Masih ingatkah yang terjadi saat kita masih kanak-kanak hingga remaja?
Ketika bergaul dengan teman-teman di sekitar rumah, dengan teman-teman sekolah, bahkan dengan sahabat-sahabat pena karena media sosial pada saat itu mungkin belum lahir.
Pelajaran pertama untuk menjalin pertemanan di luar lingkungan keluarga datangnya dari mana?
Adakah yang dengan sengaja diajarkan oleh orangtua masing-masing?
Sebelum kita melangkahkan kaki untuk pertama kalinya keluar pintu rumah, apakah ada pelajaran-pelajaran khusus yang orangtua berikan?
Mungkin sebagian dari kita menjawab: YA, ada.
Dan sebagian yang lain menjawab: TIDAK ada.
Lalu sisanya menjawab: TIDAK TAHU, karena tidak jelas bentuknya.
Saya pikir, sebagian besar kita sebenarnya tidak secara langsung diberi pelajaran tentang "melangkah keluar rumah" oleh orangtua masing-masing.
Hal umum yang dilakukan adalah memberikan nasihat-nasihat berupa nilai-nilai penting yang perlu diingat saat kita berhubungan dengan orang lain. Misalkan pada sisi spiritual: jangan lupa berdoa; ingat selalu berbuat baik; bertemanlah dengan orang baik; jauhi pergaulan yang buruk; jangan dekat-dekat dengan anak nakal; dan seterusnya.
Biasanya bahkan cenderung hal-hal standar terkait etika pergaulan.
TETAPI tidak dilatih keterampilan khusus untuk menghadapi berbagai kemungkinan reaksi dan respons orang-orang yang bakalan kita jumpai di luar sana.
Juga tidak dipenuhi pengetahuan dan informasi yang mendukung, kecuali informasi yang sifatnya: Hitam-Putih, Baik-Buruk, Patuh-Nakal, dan sebagainya.
PADAHAL,
Bukankah hidup ini cenderung didominasi ABU-ABU dimana-mana?
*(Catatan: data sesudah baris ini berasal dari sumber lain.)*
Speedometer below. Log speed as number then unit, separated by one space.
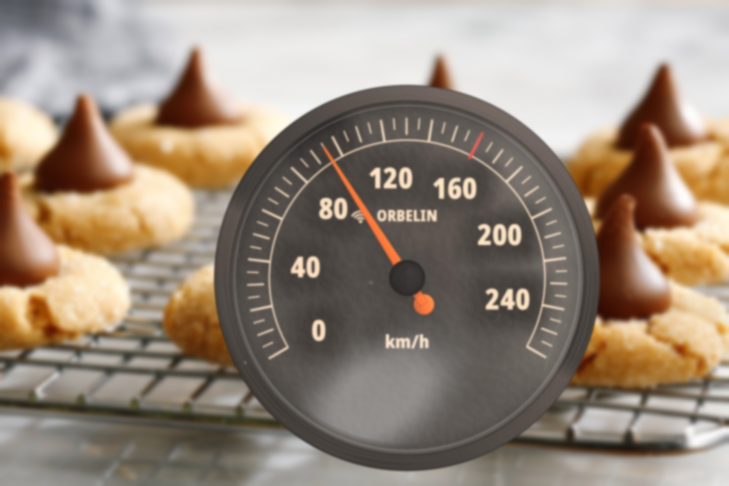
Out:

Ketidak-jelasan dan kejelasan yang tidak punya ukuran.
Kita belum tahu hal-hal itu pada langkah pertama keluar rumah.
NANTI, setelah kita menemui masalah atau kagok atau apapun peristiwa yang menyenangkan, menyakitkan, menghebohkan, meragukan, lalu kita terlihat sedikit berubah, sebagian orangtua mulai menyampaikan pengetahuan-pengetahuan sosial tambahan. Ada yang obyektif, tapi rasanya sebagian besar bersifat subyektif.
CONTOH, waktu kita sedih karena kehilangan setip (penghapus pinsil) di sekolah, lalu ternyata teman sebangku kita yang 'meminjamnya' untuk seterusnya. Apa yang terjadi pada reaksi orangtua? Mungkin ada yang berusaha memberi rasa tenang dengan membujuk dan membelikan yang baru. Tapi banyak juga yang kemudian melarang kita bergaul dengan teman itu. Itulah subyektivitas dalam pelajaran sikap dan perilaku.
Kita bingung?
Ya. Kita menghadapi konflik luar biasa. Tidak boleh berteman dengannya lalu dengan siapa? Kalau dia nanti berkumpul dengan teman-teman lain apakah aku tidak boleh ikut berkumpul dengan mereka?
Cerita sedikit di atas itu hanya contoh. Salah satu yang kecil sekali yang terjadi pada masa-masa kita belajar menjalin hubungan dengan orang lain di luar anggota keluarga.
TAPI, contoh kecil itu bermakna BESAR. Karena dari situlah kepribadian dan keterampilan sosial kita mulai dibentuk. Cara berpikir kita tentang orang lain, tentang situasi, tentang cara berhadapan, tentang coping (cara mengatasi rasa yang tidak nyaman), tentang kepercayaan pada diri sendiri dan orang lain, dan banyak hal lagi terkait proses pembentukan diri kita sebagai pribadi yang kelak menjadi orang dewasa, dipengaruhinya.
Ya, dipengaruhi oleh hal-hal kecil yang terjadi dalam proses itu.
TRAUMA dalam kehidupan sosial, tidak saja yang berukuran besar dan kuat seperti pelecehan seksual dan kekerasan. Namun peristiwa-peristiwa yang menciptakan rasa nyaman / tidak nyaman yang merangsang kemampuan kita beradaptasi, juga bisa menjadi peristiwa TRAUMATIK.
Sampai di sini,
Sekarang mari kita masing-masing mengajak pikiran kita pada berbagai hal yang kita alami saat ini. Pada waktu kita sudah dewasa, memiliki beragam lingkungan: pekerjaan, pergaulan, komunitas, organisasi, dan lain-lain.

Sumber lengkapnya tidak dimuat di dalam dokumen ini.